Most helpful positive review
12 of 12 people found the following review helpful
Horrific history combined with provocative intellectual insight.
on 10 February 2011
This is an excellent and essential, yet harrowing, read about the Holocaust endured by the native peoples of the Americas.
The book is in two parts. Part one establishes the facts of genocide. The documented acts including from the memoirs of the Spanish, British and American perpetrators. This includes their self declared intent as expressed in ideological terms and the extent to which actions were societal, individual, collective and state and governmental policy.

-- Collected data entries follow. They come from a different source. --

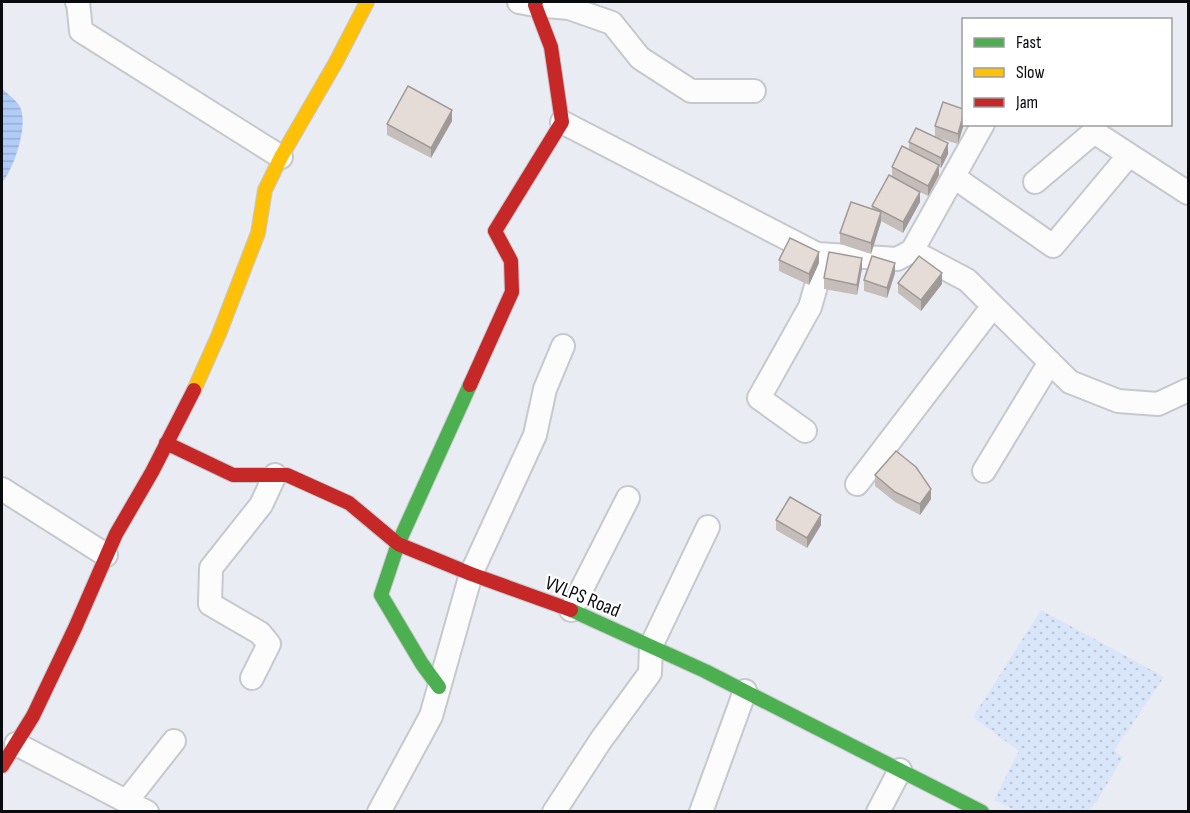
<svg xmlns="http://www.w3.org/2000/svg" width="1190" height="813" viewBox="0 0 1190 813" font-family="'Sofia Sans Condensed',sans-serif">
	<defs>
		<pattern id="grass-dots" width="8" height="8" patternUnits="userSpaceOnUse" patternTransform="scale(1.5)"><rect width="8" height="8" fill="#d9e5f9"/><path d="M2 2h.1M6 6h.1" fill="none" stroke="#b9c3d4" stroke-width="1.8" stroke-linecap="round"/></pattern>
		<pattern id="water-rules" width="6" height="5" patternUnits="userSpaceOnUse" patternTransform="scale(1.5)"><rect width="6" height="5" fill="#b1ccf8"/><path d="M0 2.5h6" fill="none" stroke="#97aed3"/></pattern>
	</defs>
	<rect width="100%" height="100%" fill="#e9ecf2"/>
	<path fill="url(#grass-dots)" d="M1041,610L1164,677L1114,751L1123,757L1097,801L1089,811H1017L994,800L1019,751L973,717Z"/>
	<path fill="url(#water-rules)" d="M2,88C7,94 15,99 19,105C30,123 14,168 2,183Z"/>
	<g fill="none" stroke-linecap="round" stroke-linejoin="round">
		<g stroke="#c6c8cd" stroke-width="26">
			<path id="street" d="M77,2H78L81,31L281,157
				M519,2L535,5L569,8L612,23L640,58L691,91H754
				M562,122L817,254L897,259L912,251L983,124
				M1094,132L1188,193
				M954,177L1053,246L1129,155
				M1035,182L1094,132L1096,124
				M912,251L967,280L1070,382L1118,401L1158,404L1188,390
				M805,431L759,398L810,307L825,255
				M984,471L1050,362
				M857,484L993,306
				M2,489L106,555
				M571,610L628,498
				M252,678L269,644L260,633L210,604L211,568L261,505L275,475
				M16,744L147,812
				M126,802L174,741
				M379,812L431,716L471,574L535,435L545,389L563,346
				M554,812L601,740L650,673L651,646L708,527
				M701,812L745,691
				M878,812L900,770"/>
		</g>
		<g stroke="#c6c8cd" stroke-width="16">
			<path id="fast" d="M571,610L705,671L982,812
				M439,687L422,664L381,595L398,544L470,385"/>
		</g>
		<g stroke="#c6c8cd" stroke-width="16">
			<path id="slow" d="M194,390L219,334L258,233L265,190L281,157L336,62L367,2"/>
		</g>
		<g stroke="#c6c8cd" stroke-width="16">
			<path id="jam" d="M470,385L512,292L511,261L495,231L562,122L551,47L535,5L536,2
				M166,443L233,475H287L349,503L398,544L471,574L571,610
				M2,766L33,716L75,628L116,534L152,472L194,390"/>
		</g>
		<use href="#street" stroke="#fcfcfd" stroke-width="22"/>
		<use href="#fast" stroke="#4caf50" stroke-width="14"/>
		<use href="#slow" stroke="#ffc107" stroke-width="14"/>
		<use href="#jam" stroke="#c62828" stroke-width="14"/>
	</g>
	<path fill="#c5bdba" d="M963,109L958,144L935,137V126Z
		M452,121L431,158L387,135V124Z
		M909,142L948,154L941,168L939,167V175L928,196L920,192V202L903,233L881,221L871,254L840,244V233L872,209V206L892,177V167L909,149Z
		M779,260L819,263L809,285L779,271Z
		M862,268L857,295L824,289V278Z
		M895,273L887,298L864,291V280Z
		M898,283L942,284L921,311L898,293Z
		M875,475L931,499L920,515L895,502L875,486Z
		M776,520L821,525L807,548L776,530Z"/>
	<path fill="#a09a97" d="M452,110V121L431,158V148Z
		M963,116L964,124L958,144V134Z
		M948,143V154L941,168V158Z
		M939,165V175L928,196V186Z
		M920,192V202L903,233V222Z
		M881,212V222L871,254V243Z
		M819,252V263L809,285V274Z
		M862,258V268L857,295V285Z
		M895,263V273L887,298V288Z
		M942,273V284L921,311V300Z
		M931,489V499L920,515V504Z
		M821,515V525L807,548V538Z"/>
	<path fill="#e5dcd8" stroke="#a09a97" stroke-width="1.5" d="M408,86L452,110L431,148L387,124Z
		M943,102L963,109V116L958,134L935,126Z
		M916,128L948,143L941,158L909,142Z
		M902,146L939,165L928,186L892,167Z
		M889,175L920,192L903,222L872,206Z
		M851,202L881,212L871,243L840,233Z
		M790,238L819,252L809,274L779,260Z
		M829,252L862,258L857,285L824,278Z
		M872,256L895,263L887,288L864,280Z
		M919,256L942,273L921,300L898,283Z
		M896,451L916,467L931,489L920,504L895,492L875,475Z
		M790,497L821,515L807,538L776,520Z"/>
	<g text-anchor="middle" stroke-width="4.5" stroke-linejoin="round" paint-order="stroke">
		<g font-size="20" fill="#090b0f" stroke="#fff">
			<text transform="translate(583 596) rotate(22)" y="7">VVLPS Road</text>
		</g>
	</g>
	<rect width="1190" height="813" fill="none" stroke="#090b0f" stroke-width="6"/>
	<rect x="962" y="18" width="210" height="108" fill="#ffffff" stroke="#9d9d9f" stroke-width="1.5"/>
	<rect x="974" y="38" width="30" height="9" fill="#4caf50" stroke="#9d9d9f" stroke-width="1.5"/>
	<text x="1016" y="48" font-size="18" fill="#090b0f">Fast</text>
	<rect x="974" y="68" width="30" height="9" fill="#ffc107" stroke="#9d9d9f" stroke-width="1.5"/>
	<text x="1016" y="78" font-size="18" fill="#090b0f">Slow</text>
	<rect x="974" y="98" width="30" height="9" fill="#c62828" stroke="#9d9d9f" stroke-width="1.5"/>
	<text x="1016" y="108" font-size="18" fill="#090b0f">Jam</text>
</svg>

Part two seeks to explain why such monumental genocide occured and goes all the way back to Aristotle to trace the roots of genocidal ideas in Western civilisaton and, especially, how these evolved in Christianity into concepts of Holy War, righteous slaughter, divine right to land, the idea that pestilence was divinely inspired and how these justified policies of deiberate extermination of native Americans. All this furnished with incriminating quotes from Spanish priests, English puritan ministers and American politicians.
Stannard believes that racism is inherent in Western culture and ideas and makes the best case I have yet seen that racism was an idea that predated New World slavery. However, I think a better counter-case is made by Robin Blackburn in 'The Making of New World Slavery'.
I'd thoroughly recommend Stannard's book as a feast of horrific history combined with well argued and provocative intellectual insight.